What to do: A good rule of thumb is to replace eye makeup every season; toss lotions and liquid foundation every six months; and get fresh power-based products, lipstick, and nail polish every two years.

ON-THE-GO

KeysAnyone who drives — or just plans on returning home at the end of the day — probably has a set in their pocket, but who thinks about keeping keys clean?

What to do: The fact that many keys are made of brass, a copper alloy, offers some protection because it’s naturally antibacterial [22] [23] [24]. But occasionally scrubbing keys with plain ol’ soap or using a disinfectant probably won’t hurt, and at the very least shining them up offers some aesthetic benefits.

Phone: Studies have repeatedly cited mobile phones as risk factors for infection, and we largely have our own unwashed hands to blame [25] [26] [27]. (One study found fecal bacteria on 1 in 6 phones!)
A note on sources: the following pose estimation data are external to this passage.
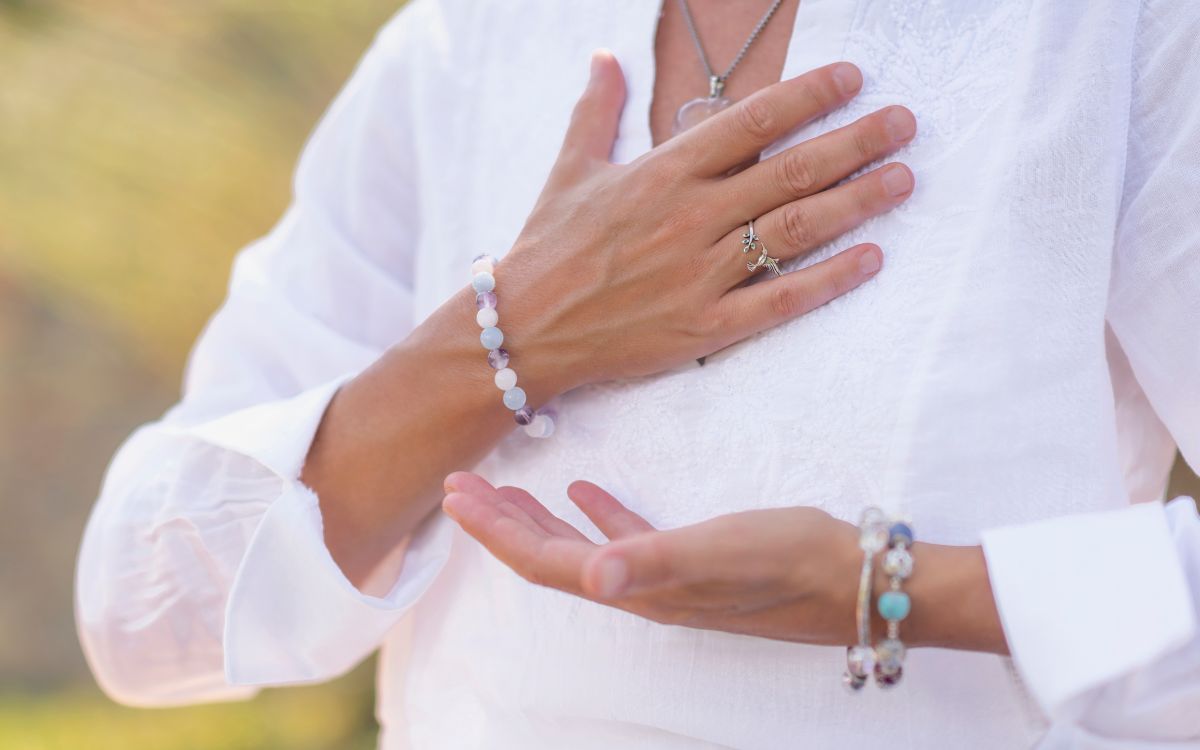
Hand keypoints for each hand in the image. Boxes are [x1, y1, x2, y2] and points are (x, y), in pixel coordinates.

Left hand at [441, 471, 863, 645]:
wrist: (851, 579)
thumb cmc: (788, 561)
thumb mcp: (721, 553)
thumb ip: (655, 562)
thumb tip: (592, 577)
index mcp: (633, 587)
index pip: (544, 562)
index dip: (495, 531)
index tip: (454, 494)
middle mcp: (638, 588)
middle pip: (550, 559)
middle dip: (500, 525)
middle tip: (459, 487)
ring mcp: (663, 576)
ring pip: (581, 549)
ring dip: (538, 522)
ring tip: (503, 492)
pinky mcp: (691, 559)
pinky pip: (626, 537)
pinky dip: (597, 514)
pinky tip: (585, 492)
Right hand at [488, 51, 916, 402]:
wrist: (523, 329)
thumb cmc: (547, 247)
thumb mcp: (570, 169)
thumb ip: (597, 110)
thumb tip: (605, 56)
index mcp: (663, 171)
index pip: (752, 121)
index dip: (809, 95)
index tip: (853, 78)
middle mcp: (690, 216)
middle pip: (791, 169)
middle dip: (857, 142)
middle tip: (906, 124)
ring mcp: (701, 273)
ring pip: (795, 228)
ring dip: (857, 202)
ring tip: (904, 180)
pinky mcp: (705, 325)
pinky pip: (779, 300)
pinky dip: (828, 280)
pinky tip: (870, 259)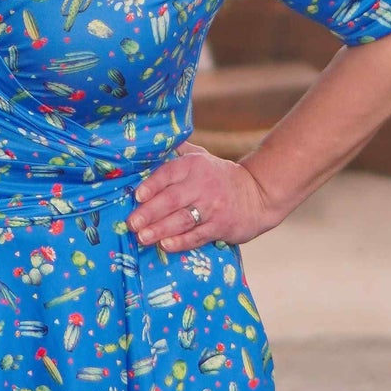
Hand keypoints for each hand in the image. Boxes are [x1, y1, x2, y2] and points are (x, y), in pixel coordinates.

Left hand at [131, 141, 280, 252]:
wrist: (258, 195)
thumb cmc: (220, 177)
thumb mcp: (202, 157)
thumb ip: (178, 152)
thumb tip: (148, 146)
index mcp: (194, 165)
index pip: (168, 174)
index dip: (151, 185)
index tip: (137, 196)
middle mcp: (203, 185)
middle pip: (171, 199)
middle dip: (149, 212)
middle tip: (132, 224)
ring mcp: (213, 207)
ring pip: (182, 219)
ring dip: (160, 229)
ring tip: (142, 237)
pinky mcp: (221, 226)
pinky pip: (197, 235)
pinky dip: (181, 241)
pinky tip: (166, 245)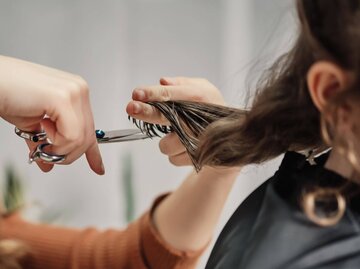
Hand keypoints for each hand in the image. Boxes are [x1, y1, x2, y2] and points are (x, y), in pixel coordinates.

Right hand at [0, 56, 103, 174]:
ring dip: (59, 149)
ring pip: (81, 139)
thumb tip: (48, 165)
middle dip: (67, 153)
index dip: (94, 152)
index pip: (91, 128)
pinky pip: (72, 135)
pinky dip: (57, 143)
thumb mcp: (32, 125)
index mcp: (75, 93)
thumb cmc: (7, 96)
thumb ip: (44, 143)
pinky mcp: (63, 98)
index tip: (98, 168)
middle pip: (88, 137)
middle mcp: (78, 90)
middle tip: (46, 153)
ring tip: (41, 140)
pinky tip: (42, 130)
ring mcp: (73, 92)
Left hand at [126, 77, 224, 166]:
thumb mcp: (201, 89)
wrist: (231, 140)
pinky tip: (187, 147)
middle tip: (131, 107)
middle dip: (147, 112)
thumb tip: (162, 81)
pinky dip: (175, 154)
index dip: (153, 94)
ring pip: (166, 145)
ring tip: (179, 137)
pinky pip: (173, 159)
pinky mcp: (199, 158)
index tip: (136, 93)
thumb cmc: (210, 109)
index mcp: (201, 97)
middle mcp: (200, 119)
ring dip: (166, 142)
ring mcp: (200, 141)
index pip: (171, 94)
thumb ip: (182, 84)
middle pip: (167, 116)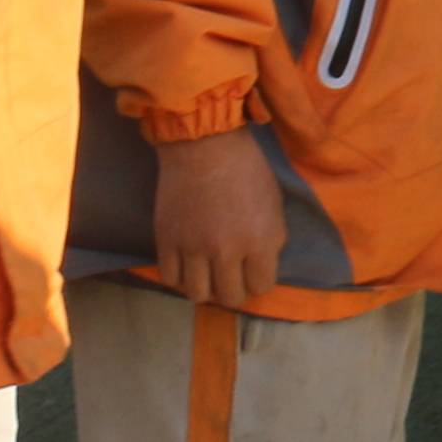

What to do: The clean up is simple: Power down the device once per week (more during cold and flu season) and wipe with a disinfectant cloth.

LIVING ROOM

TV Remote: A hospital hygiene study found that the remote controls were three times dirtier than anything else in the room, while another study found that nearly half of the remotes tested positive for antibiotic-resistant staph [35].

What to do: Wipe down remote controls with any hard surface disinfectant or a handy dandy antibacterial wipe regularly — and especially if it’s been used by a sick person recently!